Rigorous estimates for the relegation algorithm

TL;DR

This paper provides rigorous quantitative estimates for the relegation algorithm, enhancing its theoretical foundation and demonstrating stability over long times in non-resonant cases using Nekhoroshev-like theory.

Contribution

It introduces rigorous convergence and stability estimates for the relegation algorithm, bridging formal methods with quantitative stability analysis.

Findings

Established explicit bounds for the algorithm's convergence.

Demonstrated long-term stability in non-resonant cases.

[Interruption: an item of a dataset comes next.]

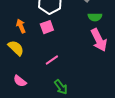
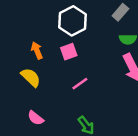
pink line: (52, 60) -> (80, 84), moved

Connected the algorithm with Nekhoroshev-like stability theory.

Abstract

We revisit the relegation algorithm by Deprit et al. (Celest. Mech. Dyn. Astron. 79:157-182, 2001) in the light of the rigorous Nekhoroshev's like theory. This relatively recent algorithm is nowadays widely used for implementing closed form analytic perturbation theories, as it generalises the classical Birkhoff normalisation algorithm. The algorithm, here briefly explained by means of Lie transformations, has been so far introduced and used in a formal way, i.e. without providing any rigorous convergence or asymptotic estimates. The overall aim of this paper is to find such quantitative estimates and to show how the results about stability over exponentially long times can be recovered in a simple and effective way, at least in the non-resonant case.